Editorial Type: BIM Guide     Date: 09-2014    Views: 3562      





Benedict Wallbank of Smart BIM Solutions explains why clients should be as interested in specifying BIM as the construction side of the industry.

Many people think that Building Information Modelling (BIM) affects only design and construction teams and is not something about which the construction industry client need be concerned. BIM might be used to increase efficiency, reduce waste and carbon consumption, enhance collaboration and promote truly integrated design and delivery solutions during the building, design and construction phase of a project, with the UK Government taking measures to promote the adoption of the BIM process throughout the construction industry, but they could argue that the private sector client should just sit back and reap the benefits of more competitive tender returns from the supply chain. However, only 20% of the cost of a facility relates to its design and construction. The remaining 80% of a buildings cost resides in its operation.

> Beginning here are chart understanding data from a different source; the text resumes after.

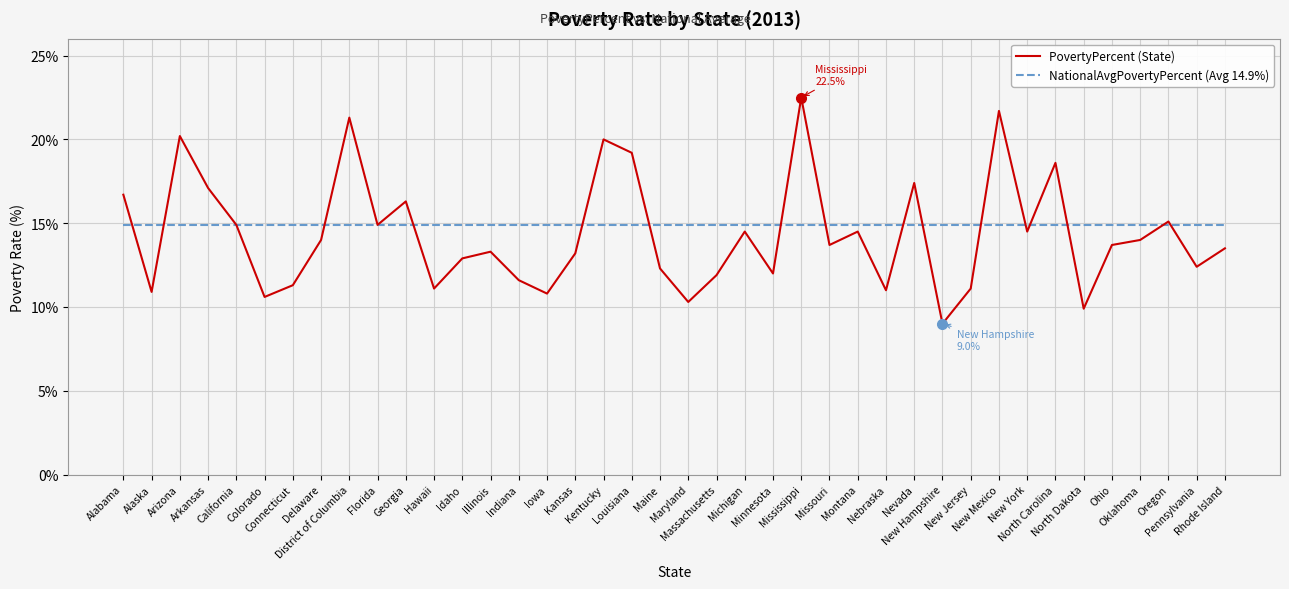

The NationalAvgPovertyPercent (Avg 14.9%) series shows 14.9 at New Mexico. True or false?

True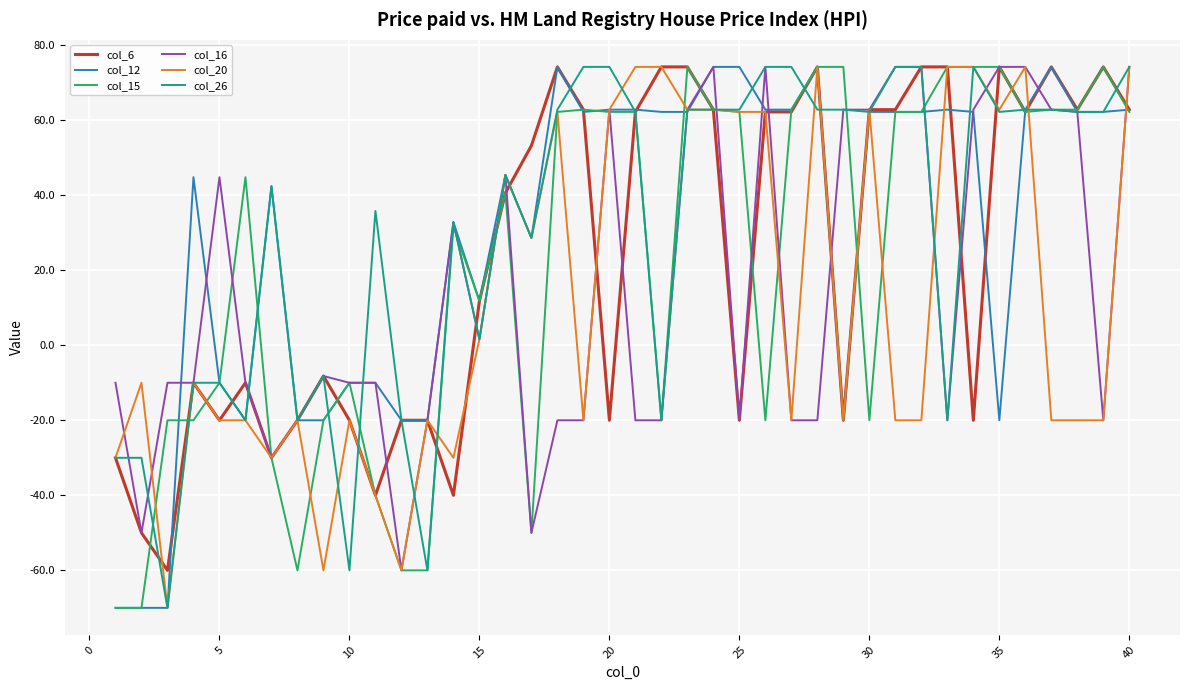

What is the lowest value of the col_15 series?

-70.0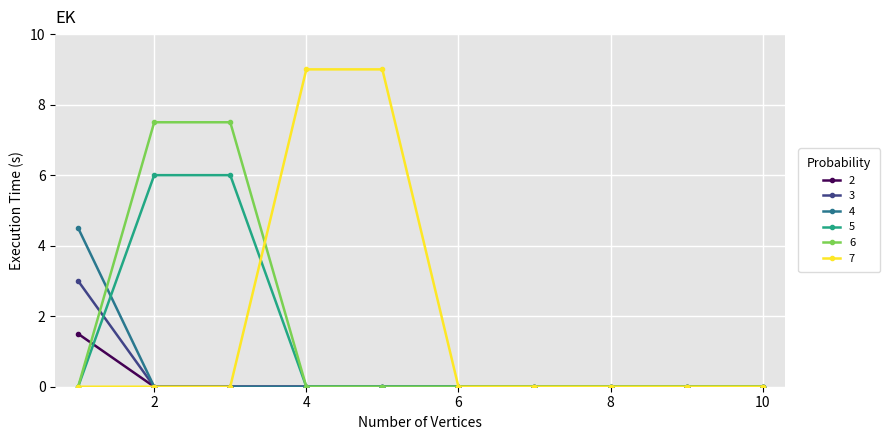

At how many categories does at least one series exceed 7?

4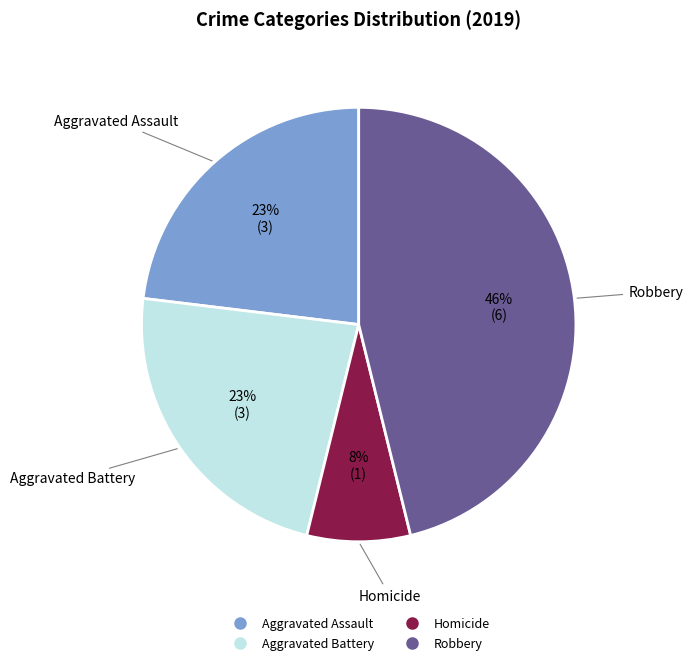

Does any single category account for the majority?

No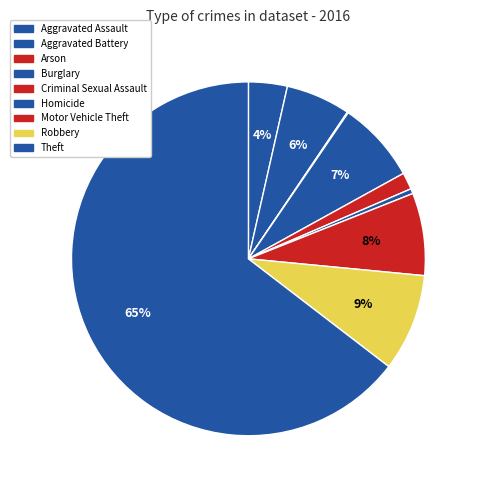

What is the largest slice in the pie chart?

Theft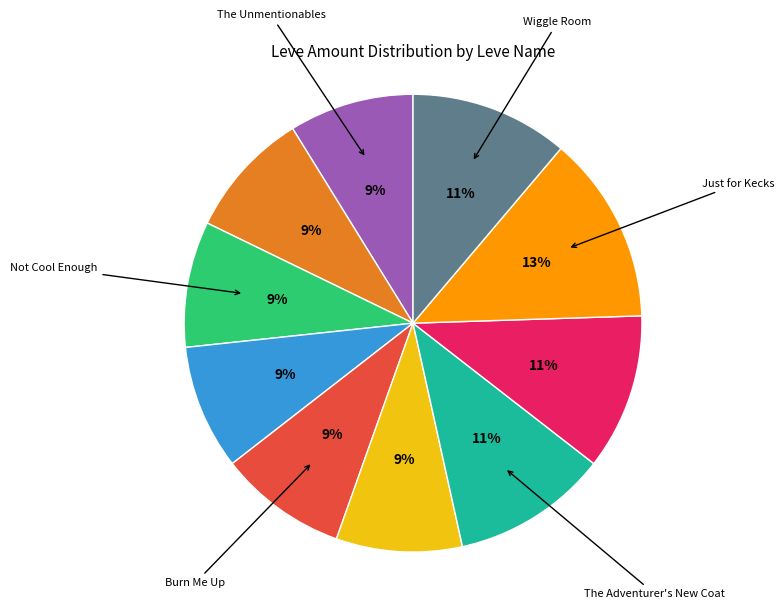

To the nearest percent, what is the average slice percentage?

10%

Achieving savings after a facility has been completed, therefore, has a disproportionate affect on its lifetime cost (a 5% saving in operation equating to a 20% saving on the cost of construction).

To be able to drill into operational costs requires the delivery of consistent and structured digital asset information, available to the owner-operator for post-occupancy decision-making. It needs to be clearly defined by the client in requests for proposals (RFP's) and appointment contracts.

Clients with a long-term interest in their facilities understand this, with the UK government taking a leading role in ensuring the provision of consistent asset information on publicly procured projects, specifying the information set to the supply chain using an established international model - COBie. COBie was, of course, created to provide a means of communicating information about facilities, enabling clients to take full and responsible ownership immediately on building handover.

Whilst government procured projects are mandated to adopt the new strategy, astute players within private client groups realise that as the wider industry adopts these new technologies, they too will benefit from reduced cost and risk, and those who retain responsibility for their assets (those investing in PFI/PPP type projects for example) are actively redefining their deliverables to include asset information. Such information sets can only be produced efficiently by generating most of the data from a Building Information Model.

Of course, not all construction clients have long-term interests in their assets; developer clients commission many projects with the sole object of selling or letting their new developments. Why do they need BIM deliverables? Just as potential tenants have recently understood that better sustainability ratings have a beneficial effect upon running costs and factor this into their decisions, it seems likely that good quality structured data for the management of assets will do likewise. Clients who can deliver such structured data will, therefore, have a sales advantage over those who cannot.

Other advantages are also available to the client using the BIM process and its consistent project data. Models can be analysed from the feasibility stage and tested more accurately than under a 2D process to approve the outline business case. BIM can also provide increased programme (4D) and cost (5D) certainty at an earlier stage than under a traditional process providing a degree of comfort to the developer, not previously available.

Importantly, consistent digital data across portfolios enables clients to compare data from project to project in a more detailed and accurate way, with BIM, in the longer term, enabling a wider variety of project procurement models to be considered facilitating "open book" information, and providing greater trust and certainty to Construction Management contracts.

HOW TO IMPLEMENT BIM?
How does a client become a "good" BIM client, once it is decided that BIM may be of benefit, and what needs to be done to ensure that the design and construction team deliver good quality usable data?

ANALYSE NEEDS
Examine current business workflows, establish key problem areas and identify the key potential benefits of BIM to your business. Map BIM solutions to the problem areas and to the "quick wins" (in order to maximise return on investment). Audit existing skill levels within your business and produce a subsequent gap analysis.

DEFINE BIM DELIVERABLES
BIM for BIM's sake is pointless and may even add to project overheads. The temptation to add a vague "catch all" clause to appointments, such as "The consultant will supply a BIM", should be avoided. A consultant, for example, might argue that a bit of modelling and visualisation work can constitute BIM. A client, however, cannot reasonably expect the issue of usable BIM information without first clearly defining what is required. In all likelihood, different contractors and consultants will be employed on different projects for the same client.